====== INFORMATION PROVIDED

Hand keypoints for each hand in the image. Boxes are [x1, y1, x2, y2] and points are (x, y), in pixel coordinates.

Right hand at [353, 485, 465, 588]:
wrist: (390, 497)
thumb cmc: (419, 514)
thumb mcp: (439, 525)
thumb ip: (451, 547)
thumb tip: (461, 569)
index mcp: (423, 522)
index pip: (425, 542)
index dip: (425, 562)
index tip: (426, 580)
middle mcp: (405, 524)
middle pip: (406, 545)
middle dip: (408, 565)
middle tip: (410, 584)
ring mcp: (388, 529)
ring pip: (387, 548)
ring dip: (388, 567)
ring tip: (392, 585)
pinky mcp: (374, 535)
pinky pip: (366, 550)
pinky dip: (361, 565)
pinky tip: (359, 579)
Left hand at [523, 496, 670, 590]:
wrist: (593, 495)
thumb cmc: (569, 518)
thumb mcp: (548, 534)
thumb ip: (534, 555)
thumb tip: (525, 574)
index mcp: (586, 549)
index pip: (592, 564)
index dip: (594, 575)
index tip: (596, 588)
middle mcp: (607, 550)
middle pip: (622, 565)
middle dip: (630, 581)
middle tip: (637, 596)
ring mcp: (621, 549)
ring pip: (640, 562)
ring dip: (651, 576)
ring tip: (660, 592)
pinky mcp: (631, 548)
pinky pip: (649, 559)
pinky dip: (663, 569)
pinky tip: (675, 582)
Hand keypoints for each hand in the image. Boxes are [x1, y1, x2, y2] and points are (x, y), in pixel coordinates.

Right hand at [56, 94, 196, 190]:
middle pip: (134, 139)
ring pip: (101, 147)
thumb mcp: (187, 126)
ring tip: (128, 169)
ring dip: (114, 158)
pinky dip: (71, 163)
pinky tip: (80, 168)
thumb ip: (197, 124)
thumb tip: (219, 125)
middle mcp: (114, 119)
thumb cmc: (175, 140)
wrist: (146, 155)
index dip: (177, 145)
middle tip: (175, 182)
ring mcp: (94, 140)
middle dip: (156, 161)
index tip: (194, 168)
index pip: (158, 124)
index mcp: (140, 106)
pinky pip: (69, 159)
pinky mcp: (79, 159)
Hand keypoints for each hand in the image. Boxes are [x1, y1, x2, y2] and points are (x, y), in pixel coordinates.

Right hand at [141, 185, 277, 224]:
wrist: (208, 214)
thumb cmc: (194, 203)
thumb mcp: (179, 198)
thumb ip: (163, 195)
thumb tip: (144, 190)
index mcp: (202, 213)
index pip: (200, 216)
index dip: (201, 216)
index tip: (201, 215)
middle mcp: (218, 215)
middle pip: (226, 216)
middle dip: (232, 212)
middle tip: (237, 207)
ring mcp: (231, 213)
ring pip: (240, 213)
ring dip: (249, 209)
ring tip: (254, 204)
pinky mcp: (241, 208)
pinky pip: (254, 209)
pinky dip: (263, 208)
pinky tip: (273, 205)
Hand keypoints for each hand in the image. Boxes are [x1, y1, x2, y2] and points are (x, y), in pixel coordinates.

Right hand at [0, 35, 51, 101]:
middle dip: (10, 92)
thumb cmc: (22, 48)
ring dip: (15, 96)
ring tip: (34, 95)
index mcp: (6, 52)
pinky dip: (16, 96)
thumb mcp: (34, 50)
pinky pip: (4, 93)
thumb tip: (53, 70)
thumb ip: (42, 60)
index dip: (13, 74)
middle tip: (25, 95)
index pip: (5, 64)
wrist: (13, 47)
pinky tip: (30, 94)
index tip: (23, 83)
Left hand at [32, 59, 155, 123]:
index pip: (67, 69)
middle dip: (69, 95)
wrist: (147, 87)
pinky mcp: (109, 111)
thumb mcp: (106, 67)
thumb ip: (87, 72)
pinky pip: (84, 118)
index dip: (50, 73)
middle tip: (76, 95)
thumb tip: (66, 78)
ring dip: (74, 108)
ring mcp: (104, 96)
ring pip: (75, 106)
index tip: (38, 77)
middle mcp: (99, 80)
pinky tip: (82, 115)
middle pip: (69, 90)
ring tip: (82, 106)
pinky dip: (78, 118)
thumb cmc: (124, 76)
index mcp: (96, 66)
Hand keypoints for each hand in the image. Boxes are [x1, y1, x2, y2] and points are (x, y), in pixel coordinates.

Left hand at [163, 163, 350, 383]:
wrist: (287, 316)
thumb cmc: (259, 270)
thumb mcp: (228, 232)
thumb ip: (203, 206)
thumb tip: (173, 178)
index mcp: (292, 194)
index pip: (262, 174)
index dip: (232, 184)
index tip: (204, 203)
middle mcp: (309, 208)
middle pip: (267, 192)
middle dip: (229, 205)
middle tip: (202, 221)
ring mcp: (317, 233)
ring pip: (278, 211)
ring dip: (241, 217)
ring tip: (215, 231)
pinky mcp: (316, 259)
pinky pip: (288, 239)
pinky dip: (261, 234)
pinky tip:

============

* EXERCISE PROMPT *
Please repeat each line from the one with "thumb cmc: (124, 76)" through the last line of the data above, and add nothing.

* YOUR SOLUTION *
thumb cmc: (124, 76)
index mcp: (96, 66)
Hand keypoints for each hand in the image. Boxes are [x1, y1, x2, y2] and points are (x, y), in pixel coordinates.

Left hand at [163, 163, 350, 383]:
wrist: (287, 316)
thumb cmc: (259, 270)
thumb mcp: (228, 232)
thumb ip: (203, 206)
thumb tip: (173, 178)
index mcp: (292, 194)
index pip: (262, 174)
index dip: (232, 184)
index tip: (204, 203)
middle mcp: (309, 208)
middle pip: (267, 192)
middle dip: (229, 205)
middle tip: (202, 221)
ring mcp: (317, 233)
ring pip: (278, 211)
ring dip: (241, 217)
ring tip: (215, 231)
pinky mcp: (316, 259)
pinky pip: (288, 239)
pinky dip: (261, 234)
pinky tip:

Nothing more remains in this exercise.